Entries taken from a collection
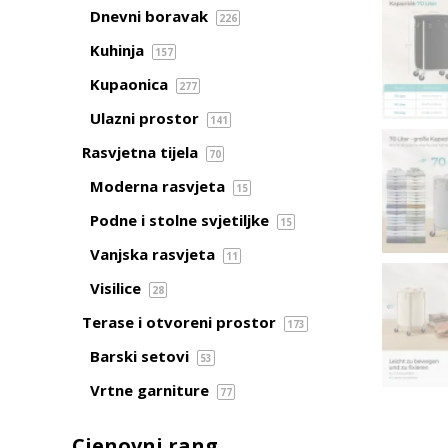
Dnevni boravak
226
Kuhinja
157
Kupaonica
277
Ulazni prostor
141
Rasvjetna tijela
70
Moderna rasvjeta
15
Podne i stolne svjetiljke
15
Vanjska rasvjeta
11
Visilice
28
Terase i otvoreni prostor
173
Barski setovi
53
Vrtne garniture
77
Cjenovni rang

_PROBLEM:_
Each record above is to be copied exactly. Drop the pictures.

_RESULT OF THE EXERCISE:_
Dnevni boravak
226
Kuhinja
157
Kupaonica
277
Ulazni prostor
141
Rasvjetna tijela
70
Moderna rasvjeta
15
Podne i stolne svjetiljke
15
Vanjska rasvjeta
11
Visilice
28
Terase i otvoreni prostor
173
Barski setovi
53
Vrtne garniture
77
Cjenovni rang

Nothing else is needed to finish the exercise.